**Exercise prompt**
Print the data exactly as it appears, keeping every word.

Indoor scene change data:

§

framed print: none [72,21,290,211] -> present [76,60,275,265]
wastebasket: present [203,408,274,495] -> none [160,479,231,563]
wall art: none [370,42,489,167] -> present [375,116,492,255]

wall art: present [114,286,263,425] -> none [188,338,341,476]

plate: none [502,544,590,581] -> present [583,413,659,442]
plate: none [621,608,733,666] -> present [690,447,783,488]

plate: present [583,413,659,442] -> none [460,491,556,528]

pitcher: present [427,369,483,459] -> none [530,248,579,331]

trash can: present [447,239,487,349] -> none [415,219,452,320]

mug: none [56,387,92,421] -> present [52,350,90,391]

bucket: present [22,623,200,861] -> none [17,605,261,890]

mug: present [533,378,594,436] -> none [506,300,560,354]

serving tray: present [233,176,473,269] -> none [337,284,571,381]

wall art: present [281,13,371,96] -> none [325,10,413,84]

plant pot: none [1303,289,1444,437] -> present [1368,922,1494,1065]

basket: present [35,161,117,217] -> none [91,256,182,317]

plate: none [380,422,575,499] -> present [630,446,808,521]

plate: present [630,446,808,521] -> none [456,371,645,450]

§

**Response box**
framed print: none [72,21,290,211] -> present [76,60,275,265]
wastebasket: present [203,408,274,495] -> none [160,479,231,563]
wall art: none [370,42,489,167] -> present [375,116,492,255]

wall art: present [114,286,263,425] -> none [188,338,341,476]

plate: none [502,544,590,581] -> present [583,413,659,442]
plate: none [621,608,733,666] -> present [690,447,783,488]

plate: present [583,413,659,442] -> none [460,491,556,528]

pitcher: present [427,369,483,459] -> none [530,248,579,331]

trash can: present [447,239,487,349] -> none [415,219,452,320]

mug: none [56,387,92,421] -> present [52,350,90,391]

bucket: present [22,623,200,861] -> none [17,605,261,890]

mug: present [533,378,594,436] -> none [506,300,560,354]

serving tray: present [233,176,473,269] -> none [337,284,571,381]

wall art: present [281,13,371,96] -> none [325,10,413,84]

plant pot: none [1303,289,1444,437] -> present [1368,922,1494,1065]

basket: present [35,161,117,217] -> none [91,256,182,317]

plate: none [380,422,575,499] -> present [630,446,808,521]

plate: present [630,446,808,521] -> none [456,371,645,450]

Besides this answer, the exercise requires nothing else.